What is being asked: All lines below containing the string "authentication" are to be copied.

Data excerpts below:

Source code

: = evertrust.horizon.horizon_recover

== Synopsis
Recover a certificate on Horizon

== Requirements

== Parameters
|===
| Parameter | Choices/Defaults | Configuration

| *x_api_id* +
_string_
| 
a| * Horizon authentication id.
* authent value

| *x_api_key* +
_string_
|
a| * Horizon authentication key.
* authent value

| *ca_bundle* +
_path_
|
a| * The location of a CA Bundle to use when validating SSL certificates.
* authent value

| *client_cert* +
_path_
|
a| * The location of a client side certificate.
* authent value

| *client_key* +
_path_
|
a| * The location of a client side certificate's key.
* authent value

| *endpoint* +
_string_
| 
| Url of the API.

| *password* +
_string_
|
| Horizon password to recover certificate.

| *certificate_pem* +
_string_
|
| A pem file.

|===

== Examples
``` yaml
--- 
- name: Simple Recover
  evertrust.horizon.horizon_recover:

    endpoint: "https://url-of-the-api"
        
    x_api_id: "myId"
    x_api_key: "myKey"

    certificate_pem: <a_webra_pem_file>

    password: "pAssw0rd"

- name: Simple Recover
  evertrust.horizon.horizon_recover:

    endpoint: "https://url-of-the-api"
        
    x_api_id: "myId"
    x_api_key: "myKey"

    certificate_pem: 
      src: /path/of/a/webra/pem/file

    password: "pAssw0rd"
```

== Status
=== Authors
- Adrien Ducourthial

End of Data excerpts.
Data excerpts below:

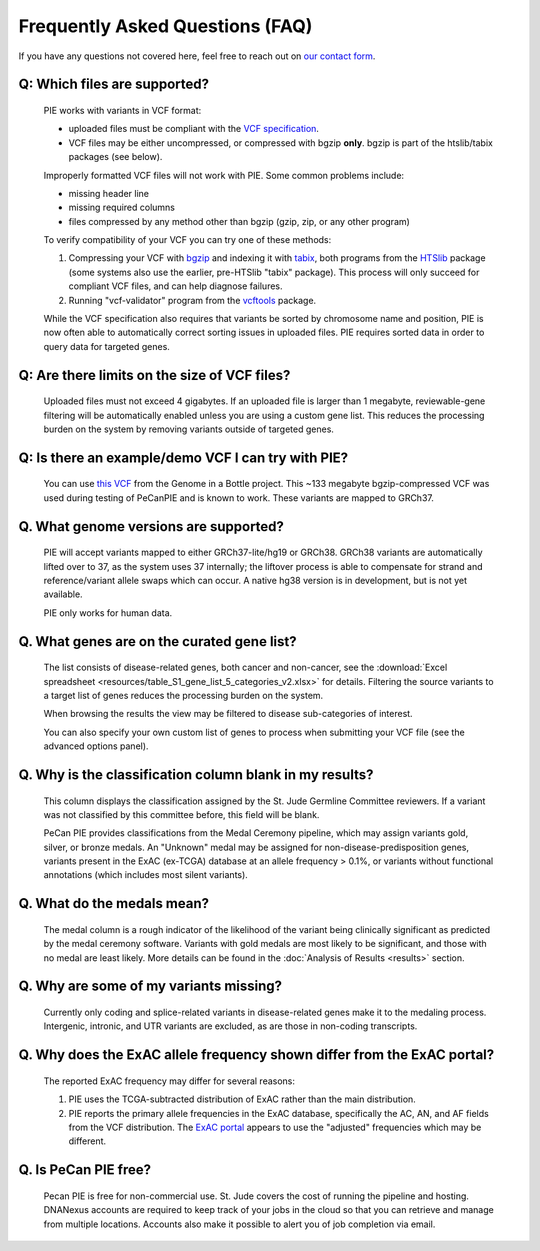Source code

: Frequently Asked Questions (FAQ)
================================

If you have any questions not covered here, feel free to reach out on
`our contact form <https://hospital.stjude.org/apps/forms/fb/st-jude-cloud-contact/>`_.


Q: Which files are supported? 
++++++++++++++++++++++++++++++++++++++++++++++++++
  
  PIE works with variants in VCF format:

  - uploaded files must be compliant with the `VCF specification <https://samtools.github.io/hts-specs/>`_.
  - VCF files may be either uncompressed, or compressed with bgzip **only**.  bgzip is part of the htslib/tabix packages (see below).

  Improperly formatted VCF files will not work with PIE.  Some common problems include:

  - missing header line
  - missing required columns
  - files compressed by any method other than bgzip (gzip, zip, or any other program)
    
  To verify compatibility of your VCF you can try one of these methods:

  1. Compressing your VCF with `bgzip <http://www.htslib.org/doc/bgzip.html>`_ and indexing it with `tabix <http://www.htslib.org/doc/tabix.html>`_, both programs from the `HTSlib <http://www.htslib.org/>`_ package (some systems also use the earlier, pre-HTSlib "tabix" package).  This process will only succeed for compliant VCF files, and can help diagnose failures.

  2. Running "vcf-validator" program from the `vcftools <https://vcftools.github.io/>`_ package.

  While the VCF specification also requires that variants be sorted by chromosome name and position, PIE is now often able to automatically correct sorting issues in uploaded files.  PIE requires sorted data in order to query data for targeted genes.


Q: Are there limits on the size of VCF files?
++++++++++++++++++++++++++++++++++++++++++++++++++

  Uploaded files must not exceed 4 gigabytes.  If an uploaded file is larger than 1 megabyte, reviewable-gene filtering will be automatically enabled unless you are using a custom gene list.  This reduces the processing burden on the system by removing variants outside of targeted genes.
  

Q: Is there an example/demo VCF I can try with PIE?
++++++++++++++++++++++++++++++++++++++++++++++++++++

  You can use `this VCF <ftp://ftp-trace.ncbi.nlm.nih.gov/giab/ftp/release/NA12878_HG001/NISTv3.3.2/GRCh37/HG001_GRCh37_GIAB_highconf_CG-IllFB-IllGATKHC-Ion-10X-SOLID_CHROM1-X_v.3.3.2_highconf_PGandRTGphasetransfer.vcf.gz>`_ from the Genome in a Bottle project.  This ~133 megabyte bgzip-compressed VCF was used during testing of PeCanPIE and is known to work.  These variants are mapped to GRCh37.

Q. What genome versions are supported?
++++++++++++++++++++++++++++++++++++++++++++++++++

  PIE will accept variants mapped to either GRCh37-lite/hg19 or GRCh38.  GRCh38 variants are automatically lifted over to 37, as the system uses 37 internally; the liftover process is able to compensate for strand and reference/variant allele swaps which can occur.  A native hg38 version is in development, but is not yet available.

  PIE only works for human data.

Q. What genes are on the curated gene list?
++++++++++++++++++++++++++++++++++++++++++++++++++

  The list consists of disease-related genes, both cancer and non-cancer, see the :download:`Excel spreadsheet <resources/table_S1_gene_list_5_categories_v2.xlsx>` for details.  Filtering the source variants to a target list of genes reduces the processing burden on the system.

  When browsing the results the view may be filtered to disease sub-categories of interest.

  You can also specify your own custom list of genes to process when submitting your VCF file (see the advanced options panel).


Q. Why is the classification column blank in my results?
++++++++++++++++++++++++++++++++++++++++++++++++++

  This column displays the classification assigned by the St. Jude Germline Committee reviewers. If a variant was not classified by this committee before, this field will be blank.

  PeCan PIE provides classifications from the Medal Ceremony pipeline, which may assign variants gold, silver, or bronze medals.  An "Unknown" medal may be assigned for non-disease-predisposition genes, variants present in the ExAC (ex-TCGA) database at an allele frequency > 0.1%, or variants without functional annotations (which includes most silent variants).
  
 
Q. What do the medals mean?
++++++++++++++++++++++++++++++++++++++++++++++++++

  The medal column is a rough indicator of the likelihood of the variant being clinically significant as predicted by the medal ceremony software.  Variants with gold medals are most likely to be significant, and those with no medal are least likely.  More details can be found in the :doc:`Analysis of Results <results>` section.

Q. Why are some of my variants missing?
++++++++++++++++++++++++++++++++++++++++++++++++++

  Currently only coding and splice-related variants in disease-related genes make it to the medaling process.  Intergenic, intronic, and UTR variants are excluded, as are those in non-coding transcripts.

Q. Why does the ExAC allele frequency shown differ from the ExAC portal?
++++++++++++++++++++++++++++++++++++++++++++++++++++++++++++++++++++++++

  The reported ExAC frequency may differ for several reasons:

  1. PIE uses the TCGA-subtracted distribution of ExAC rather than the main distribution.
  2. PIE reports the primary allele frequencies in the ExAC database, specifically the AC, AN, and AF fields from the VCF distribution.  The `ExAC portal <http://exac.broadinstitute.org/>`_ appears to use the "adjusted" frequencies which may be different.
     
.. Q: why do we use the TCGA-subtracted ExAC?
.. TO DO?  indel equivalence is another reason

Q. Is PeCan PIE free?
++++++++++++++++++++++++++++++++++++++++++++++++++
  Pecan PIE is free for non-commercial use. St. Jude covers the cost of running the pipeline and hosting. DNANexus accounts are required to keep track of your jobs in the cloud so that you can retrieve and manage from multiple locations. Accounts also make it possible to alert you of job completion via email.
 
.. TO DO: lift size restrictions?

End of Data excerpts.

Solved problem:
a| * Horizon authentication id.
a| * Horizon authentication key.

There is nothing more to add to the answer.